■ DOCUMENT TEXT:

◆ ◆ ◆ ◆

The latest news about biotechnologies, biomechanics
synthetic biology, genomics, biomedical engineering...
Posted: Aug 17, 2017
Collagen in cartilage tissues behaves like liquid crystals in a smart phone screen
(Nanowerk News) Cartilage in our joints contains collagen which behaves a bit like the liquid crystals on a smart phone screen, according to researchers at Queen Mary University of London (QMUL).
The collagen changes its crystallinity in response to physical forces, so the ordered arrangement in collagen molecules of the cartilage in our knees may be flipping from one structural state to another with every step we take.
Dr Himadri Gupta, from QMUL's School of Engineering and Materials Science, said: "Pain and reduced mobility due to joint diseases currently affects over 8 million people in the UK, the majority of these aged over 65. With increasing life expectancy, understanding how to ensure healthy ageing is extremely important."
Co-author, Professor Martin Knight, added: "The response of collagen to physical forces is critical to the function of cartilage in our joints and therefore understanding this behaviour may help us develop new strategies to prevent cartilage degradation."
Articular cartilage lines the end of our bones and helps our joints move with minimal friction. It also protects the bones by cushioning the forces in our joints when we walk, run or jump.
But in painful disorders like osteoarthritis, the cartilage becomes less resilient and breaks down which leads to joint pain and immobility.

◆ ◆ ◆ ◆

■ MATERIAL PROVIDED:
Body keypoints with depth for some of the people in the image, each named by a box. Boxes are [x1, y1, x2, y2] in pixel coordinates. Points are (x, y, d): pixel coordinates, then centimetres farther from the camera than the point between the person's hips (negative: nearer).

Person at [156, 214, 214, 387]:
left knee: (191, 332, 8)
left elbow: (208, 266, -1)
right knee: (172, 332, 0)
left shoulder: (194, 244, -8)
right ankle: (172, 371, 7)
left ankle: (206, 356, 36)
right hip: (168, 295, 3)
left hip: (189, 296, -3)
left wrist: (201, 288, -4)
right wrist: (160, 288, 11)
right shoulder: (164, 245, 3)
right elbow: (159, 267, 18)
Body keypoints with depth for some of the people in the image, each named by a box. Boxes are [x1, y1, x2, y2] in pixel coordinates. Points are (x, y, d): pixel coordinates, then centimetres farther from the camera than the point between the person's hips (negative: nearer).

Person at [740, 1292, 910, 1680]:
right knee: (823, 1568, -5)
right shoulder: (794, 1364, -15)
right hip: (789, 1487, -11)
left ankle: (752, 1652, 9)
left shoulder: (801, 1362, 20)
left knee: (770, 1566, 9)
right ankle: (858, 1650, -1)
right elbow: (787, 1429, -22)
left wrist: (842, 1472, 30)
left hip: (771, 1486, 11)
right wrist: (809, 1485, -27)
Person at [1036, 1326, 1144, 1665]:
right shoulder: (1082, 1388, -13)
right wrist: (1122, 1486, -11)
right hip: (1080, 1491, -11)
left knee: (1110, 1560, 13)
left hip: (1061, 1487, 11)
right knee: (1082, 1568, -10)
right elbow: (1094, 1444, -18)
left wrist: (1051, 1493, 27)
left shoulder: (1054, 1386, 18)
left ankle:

◆ ◆ ◆ ◆

■ WORK TO COMPLETE:
a – In the cartilage news article above, how many people in the UK are affected by pain and reduced mobility due to joint diseases?
b – Repeat the part of the cartilage news article starting with "The latest news" and going on through "step we take.".
c – Write the next part of the news article on collagen in cartilage, picking up after its final sentence.

■ WRITTEN RESPONSES:
a – Over 8 million people.

b –
The latest news about biotechnologies, biomechanics
synthetic biology, genomics, biomedical engineering...
Posted: Aug 17, 2017
Collagen in cartilage tissues behaves like liquid crystals in a smart phone screen
(Nanowerk News) Cartilage in our joints contains collagen which behaves a bit like the liquid crystals on a smart phone screen, according to researchers at Queen Mary University of London (QMUL).
The collagen changes its crystallinity in response to physical forces, so the ordered arrangement in collagen molecules of the cartilage in our knees may be flipping from one structural state to another with every step we take.

c –
Using a special, intense X-ray beam from the Small Angle Scattering and Diffraction beamline (I22) at Diamond Light Source, PhD student Sheetal Inamdar measured how the collagen fibrils, which are more than a hundred times narrower than a human hair, deform and change their crystallinity when cartilage is repeatedly squashed and allowed to recover with forces similar to those produced by walking or running.
The fibrils are thought to act as a restraining mesh, holding a jelly-like material composed of proteoglycans which help to make cartilage resilient to repeated compression.
The researchers found that the fibrils show a sudden reversible change in their crystalline ordering a short while after the cartilage was compressed and that this change is due to an internal rearrangement of molecules inside the fibril.
This previously unseen behaviour of the collagen fibres was completely changed when the tissue is degraded as happens in osteoarthritis.
The researchers are now seeking to understand the effect of repetitive activity and injury in ageing cartilage, and the implications for cartilage health.